Azin Ahmadi, the Legal Project’s Equal Justice Works fellow, saw a need and is trying to make a difference
By Rebecca Carballo
Published 4:41 pm EDT, Wednesday, September 25, 2019
Photo: Lori Van Buren, Albany Times Union

Azin Ahmadi, an immigration attorney, is seen in her office at The Legal Project Office on Friday, Sept. 27, 2019 in Albany, N.Y. Ahmadi runs a program that focuses on providing resources to muslim immigrants.
ALBANY — Azin Ahmadi knows all about starting over.

When she was five years old she left her home country, Iran, for Germany and later immigrated to the U.S. where she is now an immigration lawyer who is helpings others to make America their new home.
Her own personal experience has helped her relate to some of the clients she sees today.

“The anxiety I felt when I was five never went away from me,” Ahmadi said. “I know what it’s like to be an immigrant and be seen as an immigrant. You don’t know the customs and the language; it’s a universal experience that we all face.”
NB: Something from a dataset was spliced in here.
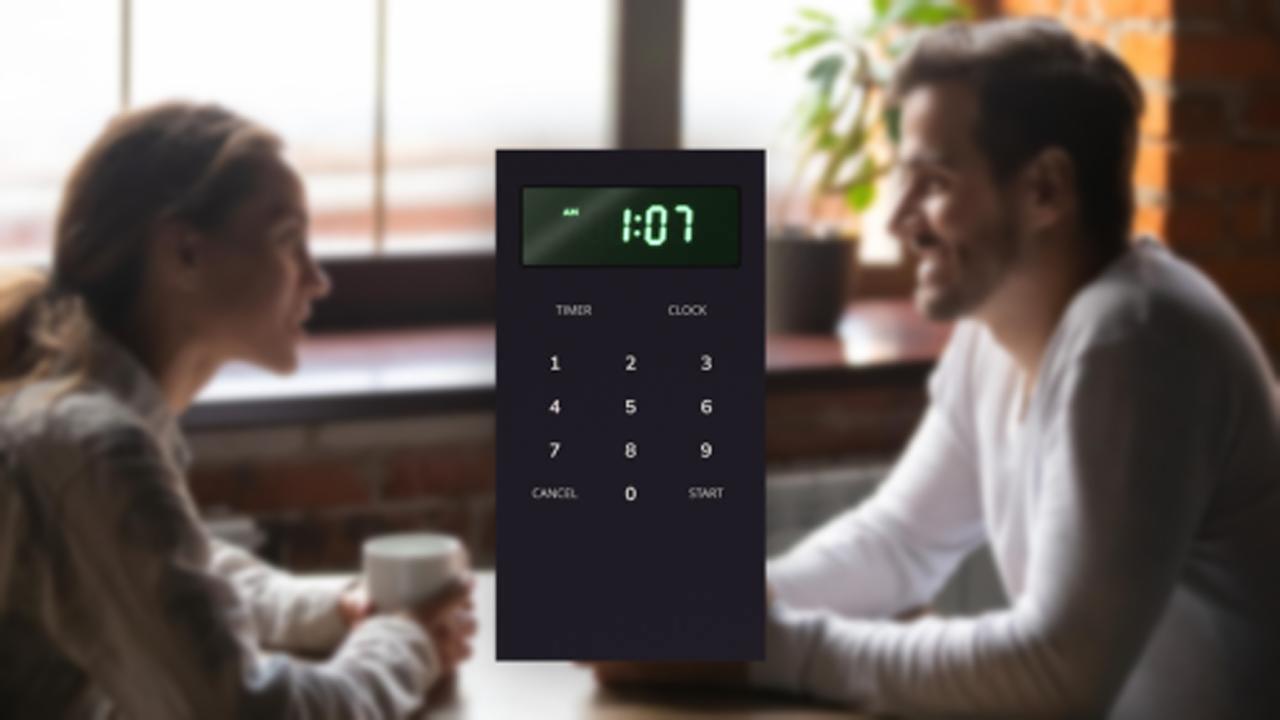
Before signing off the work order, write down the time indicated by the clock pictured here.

While working for the Legal Project, an Albany-based not-for-profit that helps people access protections of the law, she counsels people from all different backgrounds. However, there was one population in particular that she felt faced “gaps in service”: Muslim immigrants coping with domestic violence.
This is why she’s creating a program specifically designed for this demographic, where she will point them toward resources such as social services and shelters and provide direct legal representation. Overall, she said there is a lack of outreach to this population.

“Many people don’t know there is relief out there for them,” Ahmadi said.

For instance, many immigrants might not know they have social services available to them like food stamps and Medicaid, especially in the wake of new public charge laws, Ahmadi said. However, she points out that asylum seekers are exempt from public charge determinations, and she can help her clients figure out what programs they are eligible for.

She’s developed the project as part of Equal Justice Works fellowship, a national program that partners with organizations like the Legal Project across the country. It’s a two year fellowship, but she said she would like to continue the work even after that time is up.

She said like many immigrants, those in the Muslim community can face isolation and language barriers among other obstacles. She hopes her program will help break down some of those barriers.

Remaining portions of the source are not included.